Talk about goofy.

Today's WSJ — The Wall Street Journal — includes a column that gets antitrust law so wrong you wonder why the paper's pundits, who include those who write the official editorials, bother.

The column in question takes aim at the U.S. Department of Justice's case that calls Apple and five book publishers price-fixers for, well, fixing prices.

As the WSJ so often does when dealing with antitrust law, this item reflects a breed of magical thinking.

It first claims that the e-book cartel couldn't have conspired because they simply applied Apple's standard "agency model" to e-books. That model lets the makers of a good or service — here, the book-publishers — set Apple's price. Apple keeps 30 percent of that price.

The writer doesn't seem to have picked up on the fact that the book people didn't use the agency model until they jointly chose to change their model.
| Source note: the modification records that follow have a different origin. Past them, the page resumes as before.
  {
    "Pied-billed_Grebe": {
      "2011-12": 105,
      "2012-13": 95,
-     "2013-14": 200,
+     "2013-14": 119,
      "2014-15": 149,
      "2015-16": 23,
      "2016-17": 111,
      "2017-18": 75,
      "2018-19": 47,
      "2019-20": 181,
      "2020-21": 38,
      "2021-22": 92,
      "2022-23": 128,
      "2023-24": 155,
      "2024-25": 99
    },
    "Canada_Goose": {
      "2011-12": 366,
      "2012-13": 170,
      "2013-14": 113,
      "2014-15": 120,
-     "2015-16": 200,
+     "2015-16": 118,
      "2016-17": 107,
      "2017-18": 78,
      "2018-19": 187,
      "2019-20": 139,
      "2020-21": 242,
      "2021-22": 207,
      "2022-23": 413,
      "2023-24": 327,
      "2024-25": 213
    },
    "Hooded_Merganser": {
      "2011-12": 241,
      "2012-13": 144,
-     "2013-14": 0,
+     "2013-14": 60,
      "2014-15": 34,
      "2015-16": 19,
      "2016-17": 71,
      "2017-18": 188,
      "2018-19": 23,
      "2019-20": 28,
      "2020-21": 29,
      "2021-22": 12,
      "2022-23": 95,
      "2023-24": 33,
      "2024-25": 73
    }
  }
Adoption of the model resulted not from independent decisions but from a string of secret meetings where the book-makers' top execs agreed on a common plan to keep book prices high. Prices for their books shot back up and have stayed there. Buyers paid more. And Apple got 30 percent of the bigger take.

Can you say price-fixing?

The writer claims that the DOJ lawsuit has HURT competition by giving Amazon cover to . . . lower prices. You read that right. Paying less for e-books hurts competition.
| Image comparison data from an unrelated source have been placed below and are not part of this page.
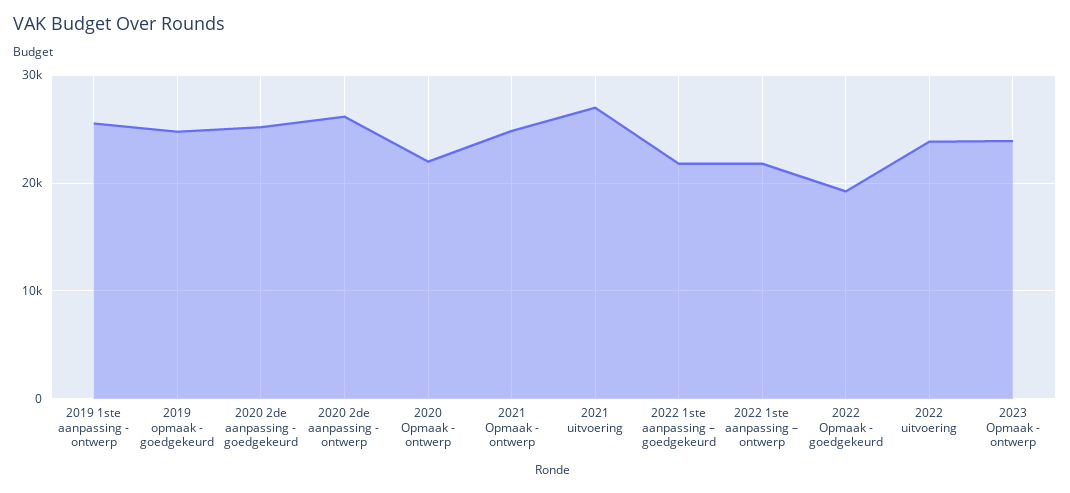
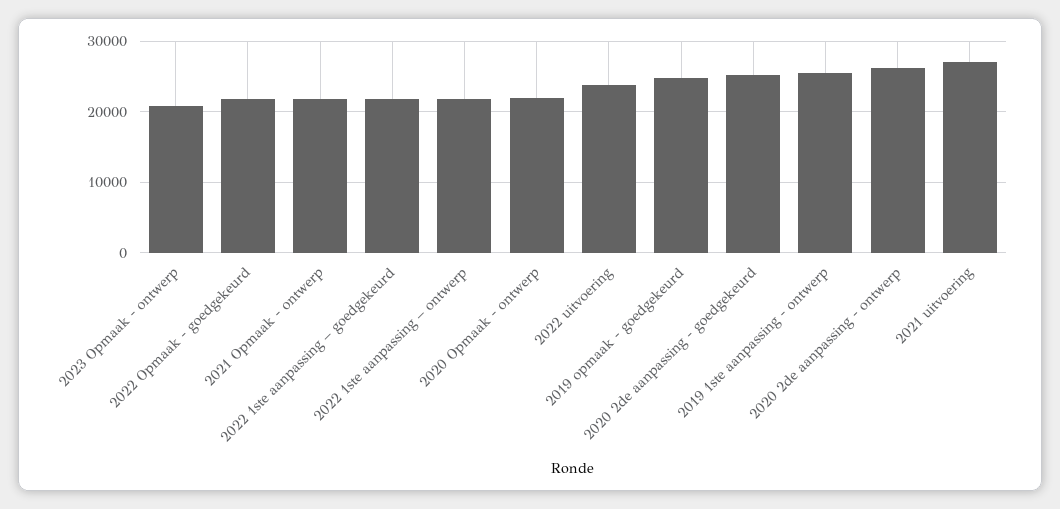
  {
    "2019 1ste aanpassing - ontwerp": 26000,
    "2019 opmaak - goedgekeurd": 25000,
    "2020 2de aanpassing - goedgekeurd": 25000,
    "2020 2de aanpassing - ontwerp": 26000,
    "2020 Opmaak - ontwerp": 22000,
-   "2021 Opmaak - ontwerp": 25000,
+   "2021 Opmaak - ontwerp": 22000,
    "2021 uitvoering": 27000,
    "2022 1ste aanpassing – goedgekeurd": 22000,
    "2022 1ste aanpassing – ontwerp": 22000,
-   "2022 Opmaak - goedgekeurd": 19000,
+   "2022 Opmaak - goedgekeurd": 22000,
    "2022 uitvoering": 24000,
-   "2023 Opmaak - ontwerp": 24000
+   "2023 Opmaak - ontwerp": 21000
  }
Who does the author cite for that idea? The head of a group that lobbies for people who write books. They of course want high prices for their products, pretty much for the same reason Apple does — they get a cut, too.

But, wait, there's more.

The writer ends by quoting antitrust guru and prophet Richard Posner, who for many years has taught antitrust law both as a judge on the Seventh Circuit Court of Appeals in Chicago and as a prof at the University of Chicago. The quote has Judge Posner saying that courts may often do a bad job of weighing "efficiency against monopoly". But the e-book case doesn't deal with "monopoly" — which by its terms ("mono") involves a single firm. No, this case concerns a price-fixing cartel. And the balance in cases like that falls almost always on the side of condemnation.

The irony? The same paper talked with a bunch of antitrust experts and put what they said about United States v. Apple Corporation in an article. The title?

"Critics of E-Books Lawsuit Miss the Mark, Experts Say".